What this task involves » Return each line of the data below exactly, omitting any pictures.

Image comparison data
§
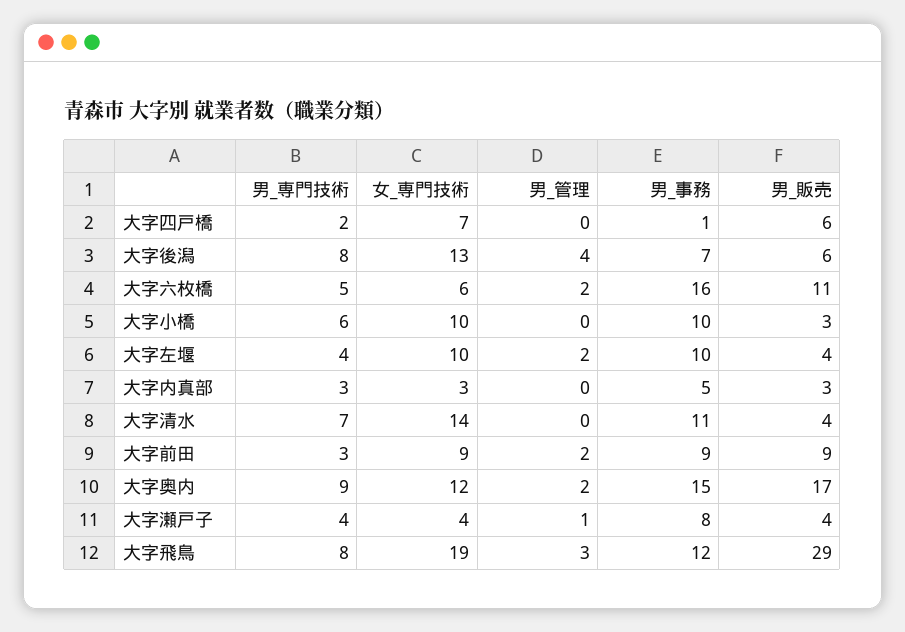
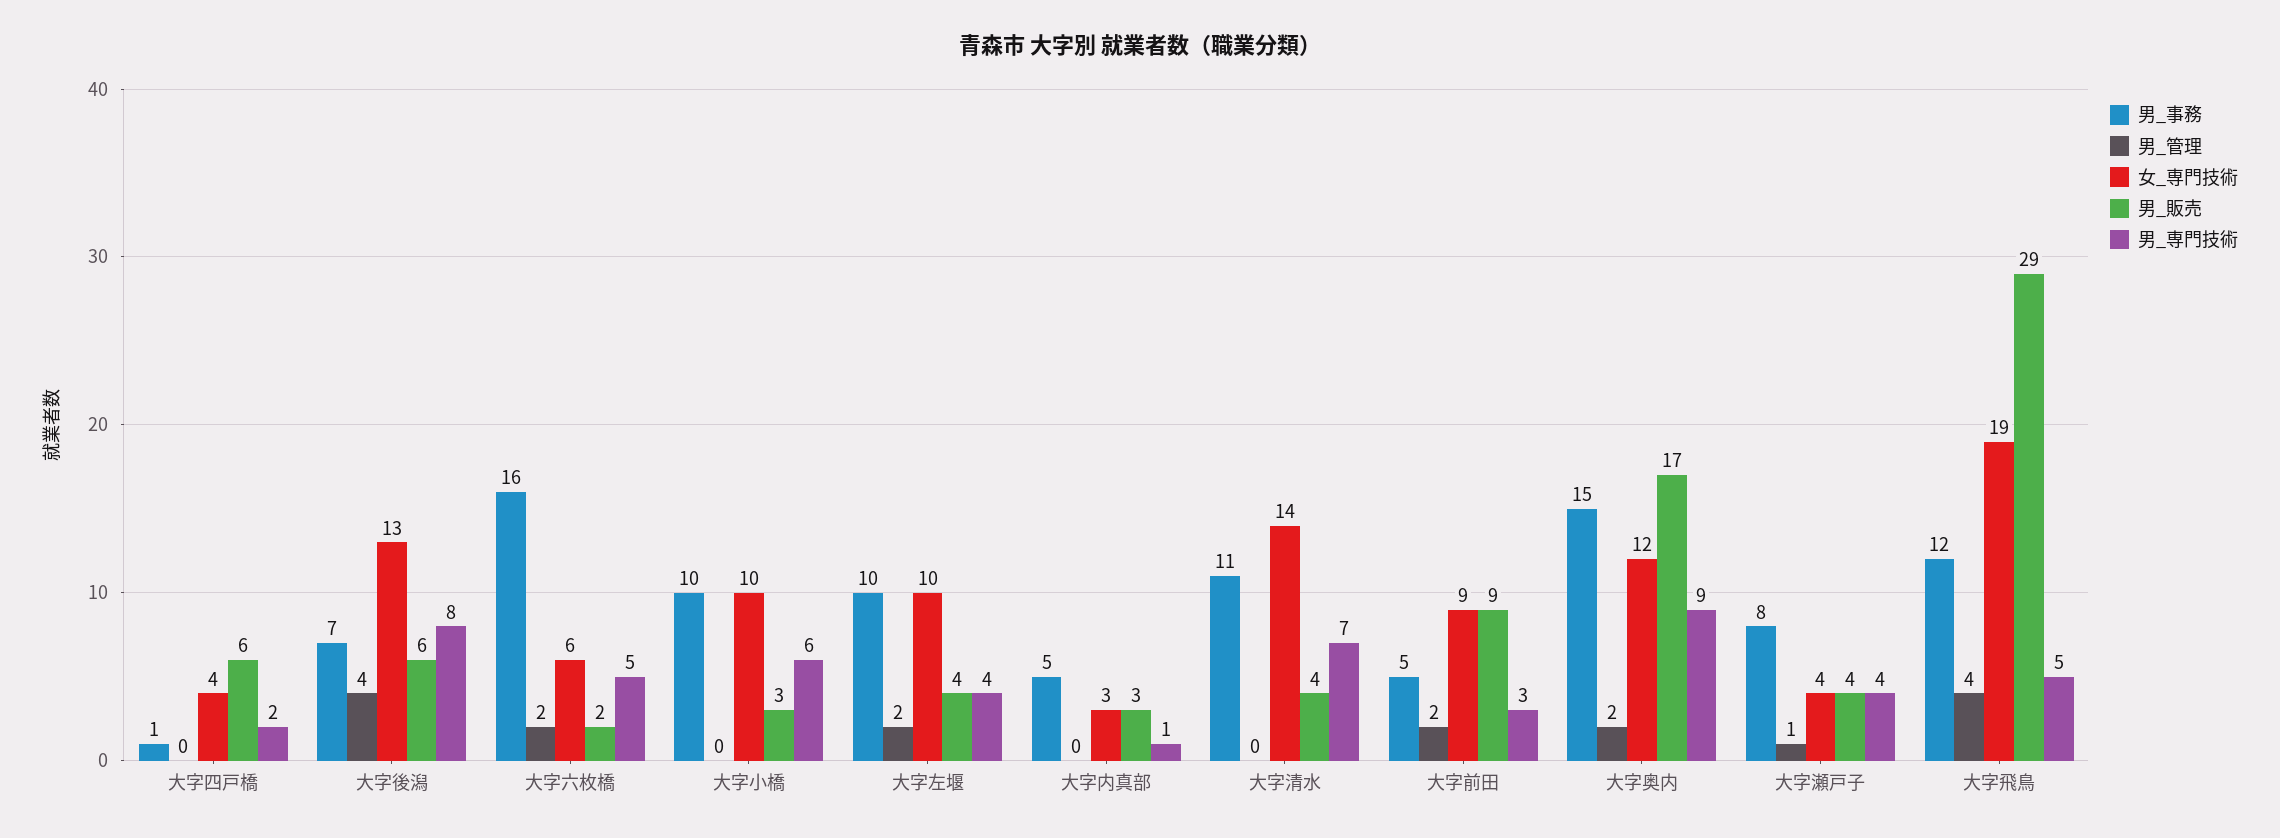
女_専門技術, 大字四戸橋: 7 -> 4
男_販売, 大字六枚橋: 11 -> 2
男_専門技術, 大字内真部: 3 -> 1
男_事務, 大字前田: 9 -> 5
男_専門技術, 大字飛鳥: 8 -> 5
男_管理, 大字飛鳥: 3 -> 4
§
Result of this task »
女_専門技術, 大字四戸橋: 7 -> 4
男_販売, 大字六枚橋: 11 -> 2
男_専門技術, 大字内真部: 3 -> 1
男_事務, 大字前田: 9 -> 5
男_専門技術, 大字飛鳥: 8 -> 5
男_管理, 大字飛鳥: 3 -> 4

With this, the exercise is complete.